I am unable to sign the majority opinion for several reasons. First, the case of First-Name-Unknown Last-Name-Unknown (“FNU LNU”) is the easiest of cases, in which the questions asked of her had bearing on the most routine issues of identity: her name, where she was born, her country of citizenship, the contact information of her friends and family, details about the city in Puerto Rico where she purported to live for over thirty years, etc. Moreover, the location and circumstances of her confinement were unremarkable.
After the 90-minute interview, the Customs and Border Patrol officers were unable even to' ascertain FNU LNU’s name. Indeed, if she was subjected to questioning at the airport until her name was known, she would be there still.
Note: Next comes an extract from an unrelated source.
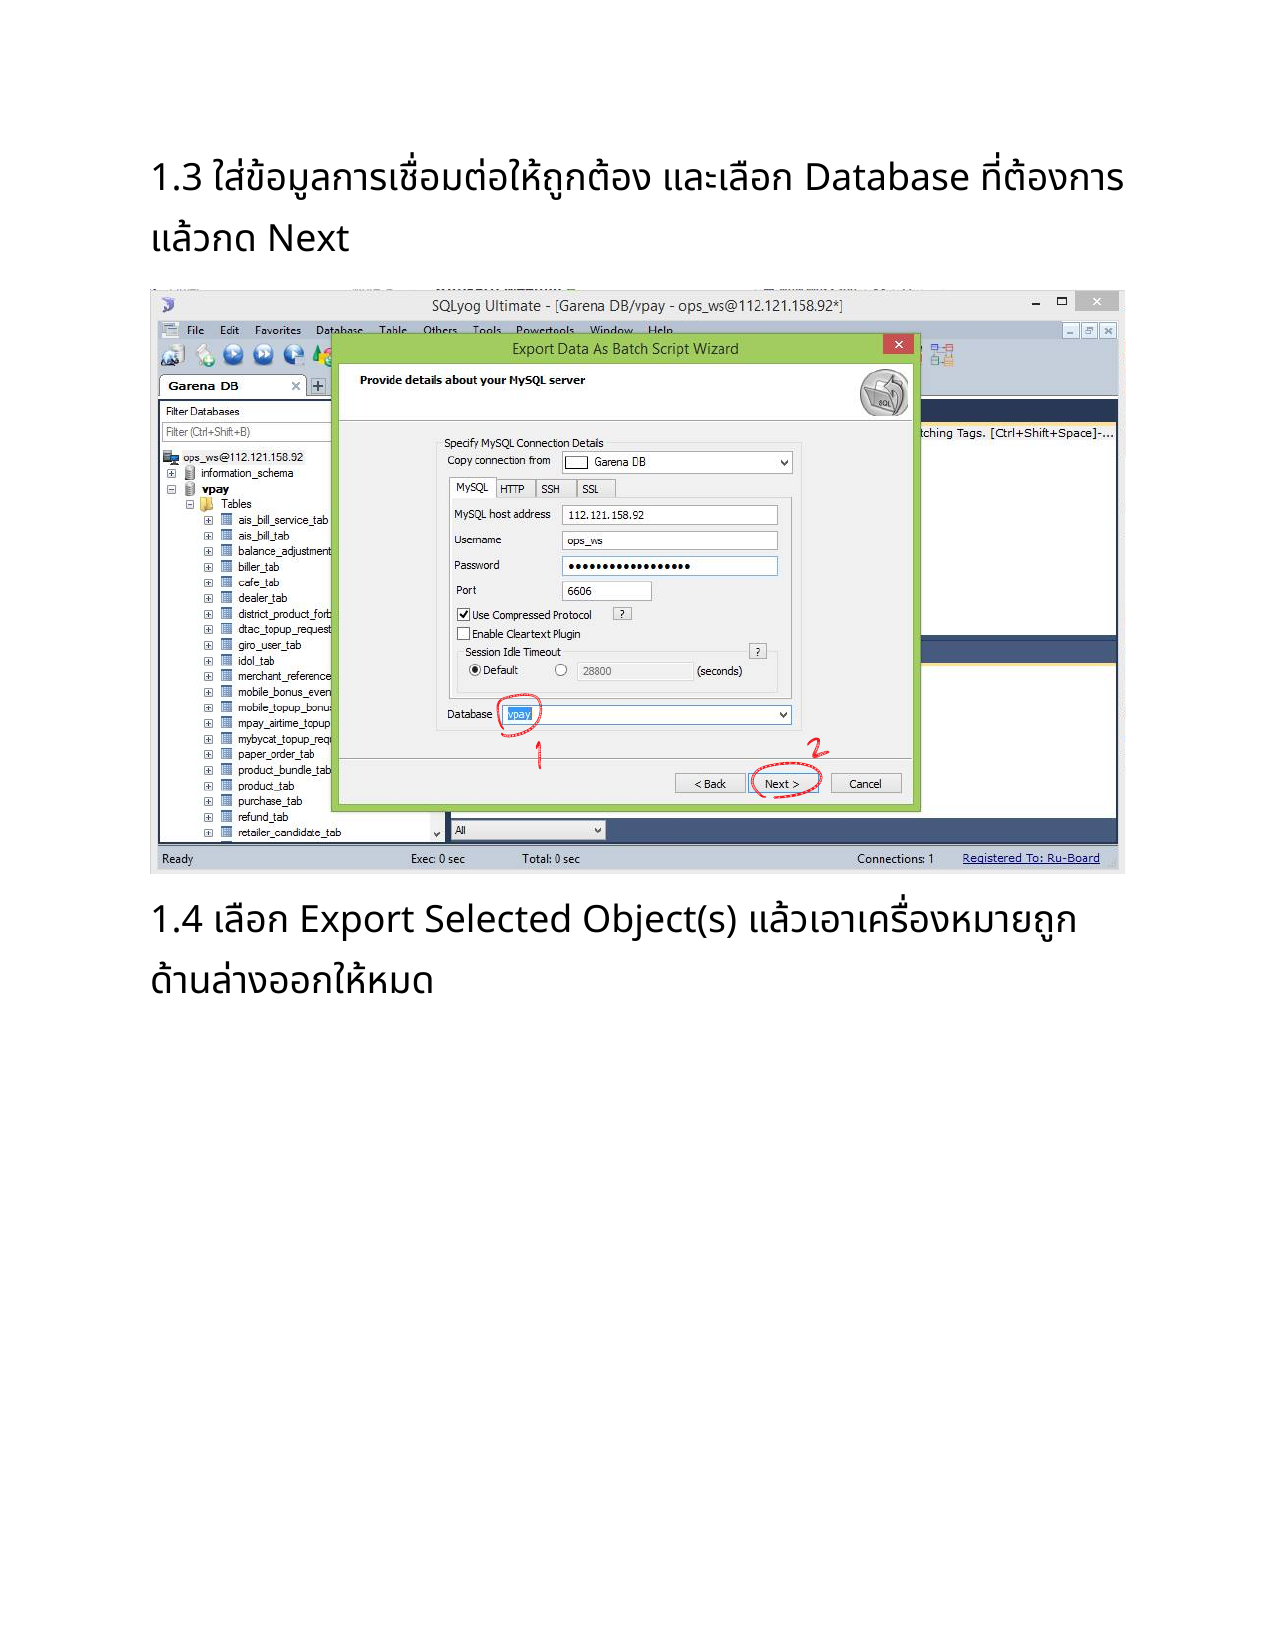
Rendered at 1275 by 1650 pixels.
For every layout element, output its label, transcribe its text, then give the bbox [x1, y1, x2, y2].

picture [150, 289, 1125, 874]
text 1.4 เลือก Export Selected Object(s) แล้วเอาเครื่องหมายถูกด้านล่างออกให้หมด [150, 892, 1125, 1011]
text 1.3 ใส่ข้อมูลการเชื่อมต่อให้ถูกต้อง และเลือก Database ที่ต้องการ แล้วกด Next [150, 150, 1125, 268]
So if she was being questioned (and detained) for 90 minutes, it is only because she declined to say who she is. This case therefore does not remotely present the occasion for a tour d’horizon of Miranda law, or for pages of tendentious analysis in which useful precedents of this Circuit are deconstructed. See Majority Op. at 148-53.
This case is important nonetheless because muddling up Miranda law in the context of questioning entrants at the border is very dangerous. The majority opinion unnecessarily complicates what should be a straightforward holding. Point II of this concurrence abstracts the holding from the surrounding commentary and dicta in the majority opinion. I do so for the benefit of future parties and panels of this Court.
II.
Our holding in United States v. Silva, 715 F.2d 43 (2d Cir.1983) was abrogated by both Berkemer v. McCarty, 468 U.S. 420, 104 S.Ct. 3138, 82 L.Ed.2d 317 (1984) and Stansbury v. California, 511 U.S. 318, 114 S.Ct. 1526, 128 L.Ed.2d 293 (1994) to the limited extent that the subjective intentions of an officer should not be considered in the Miranda analysis. Otherwise, *156Silva remains the law of this Circuit and guides our analysis here.
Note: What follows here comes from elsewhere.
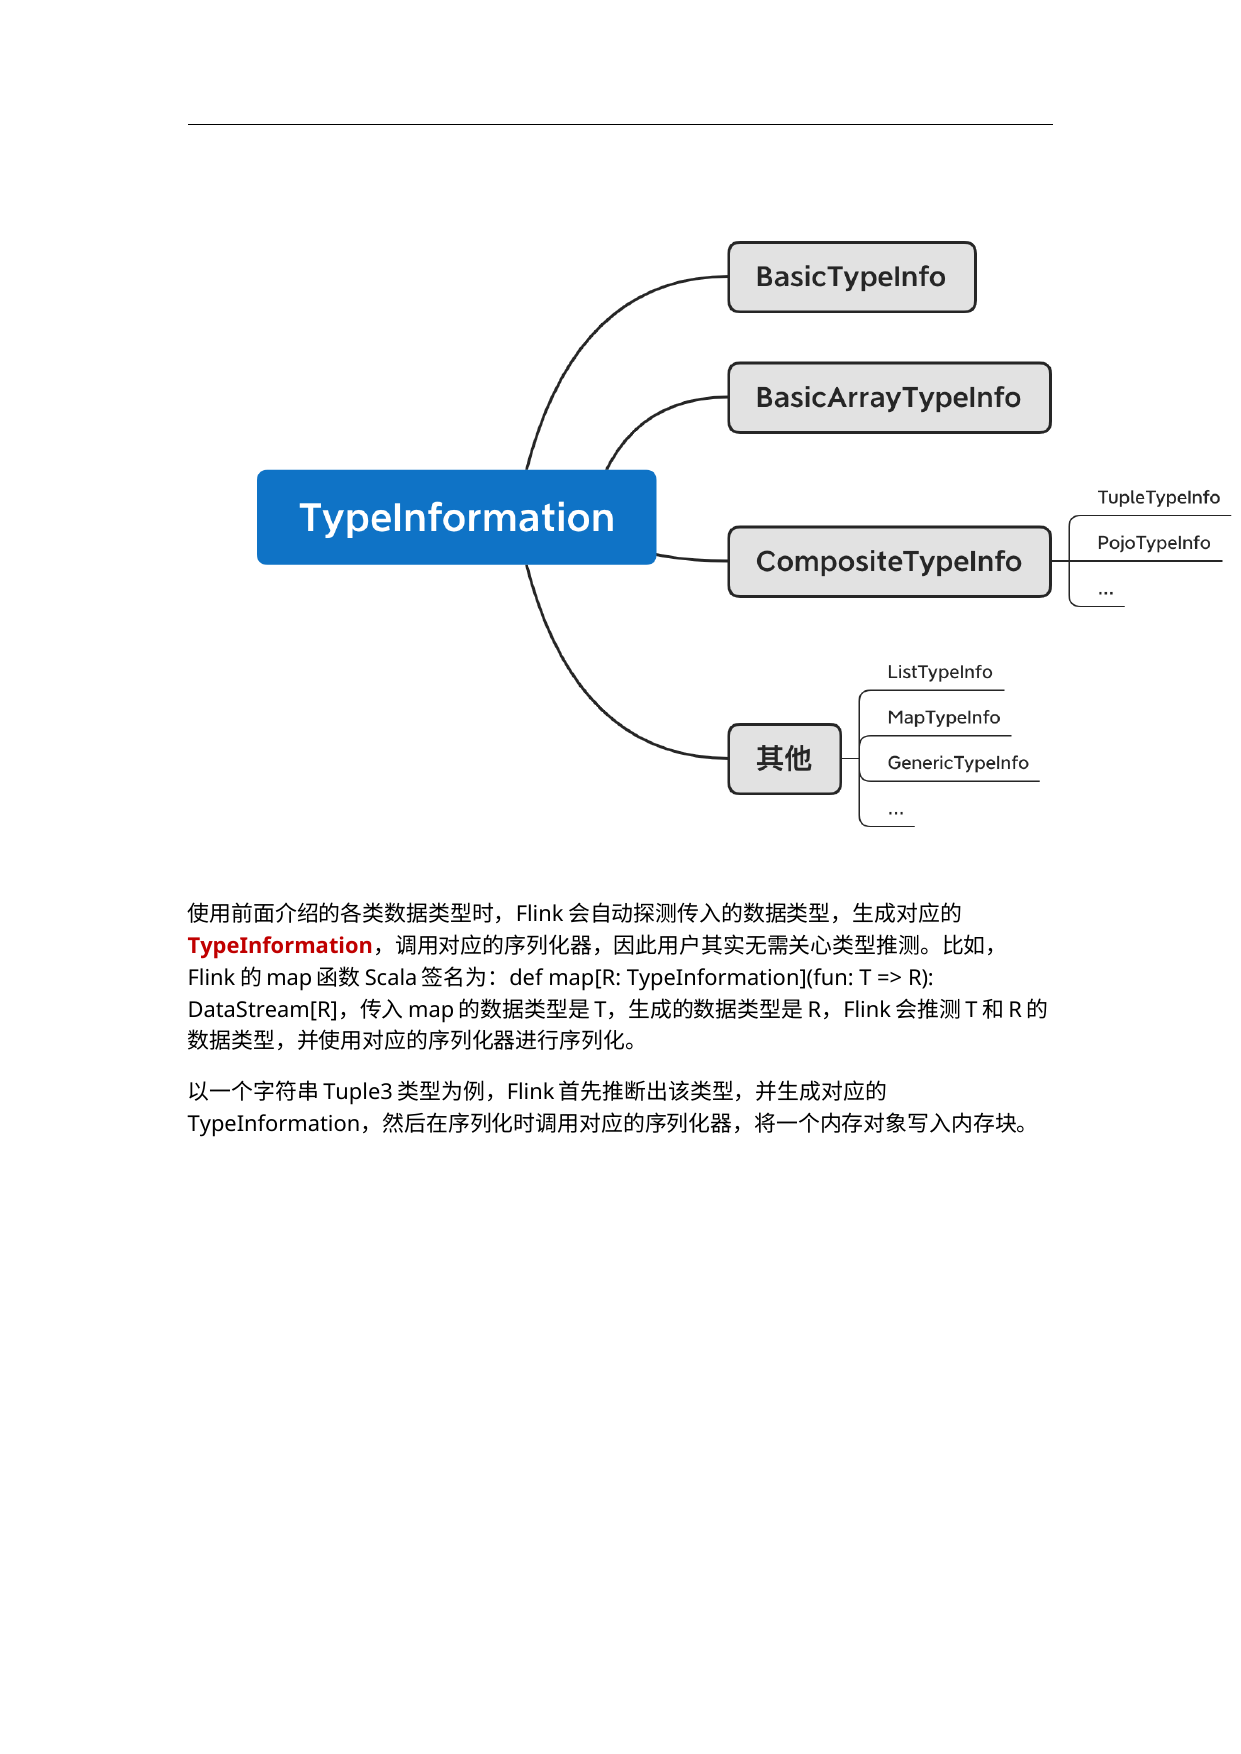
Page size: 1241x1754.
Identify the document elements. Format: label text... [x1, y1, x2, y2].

picture [187, 162, 1241, 878]
text 使用前面介绍的各类数据类型时，Flink会自动探测传入的数据类型，生成对应的TypeInformation，调用对应的序列化器，因此用户其实无需关心类型推测。比如，Flink的map函数Scala签名为：def map[R: TypeInformation](fun: T => R): DataStream[R]，传入map的数据类型是T，生成的数据类型是R，Flink会推测T和R的数据类型，并使用对应的序列化器进行序列化。 [187, 896, 1053, 1055]
text 以一个字符串Tuple3类型为例，Flink首先推断出该类型，并生成对应的TypeInformation，然后在序列化时调用对应的序列化器，将一个内存对象写入内存块。 [187, 1074, 1053, 1137]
Silva: (1) rejected the proposition that “from the moment [the entrant] was directed to the secondary inspection area she was in a custodial environment,” 715 F.2d at 46 (internal quotation marks omitted); reiterated that “Miranda warnings need not be given to one detained at the border and subjected to a routine customs inquiry,” id.; and observed that “questions ... necessary to enforce immigration and customs regulations” generally will not require Miranda warnings, id. at 47. Unlike the Third Circuit in United States v. Kiam, 432 F.3d 524, 530 (3d Cir.2006), however, Silva refrained from adopting a bright-line exception to Miranda at the border and instead recognized Miranda’s limited application to non-routine customs inquiries. See Silva, 715 F.2d at 46-47.
Practically speaking, the most important factor in determining whether Miranda applies at our borders will often be the objective function of an inspector’s questions, not the custodial nature of the questioning.
Miranda warnings are not required in a routine secondary inspection when, as in this case, a reasonable person would consider the questions asked (e.g., name, country of birth, citizenship, etc.) to be relevant to an admissibility or customs determination. True, some events or factors might tip the balance in another case. When the custodial conditions become clearly exceptional rather than routine — handcuffs, drawn weapons, administration of Sodium Pentothal, etc. — questions that objectively bear on admissibility might require a Miranda warning. Those circumstances, however, are not present here and remain to be decided in future eases.
The views expressed in this Point are common ground among the panel members, and are expressed without fear of contradiction.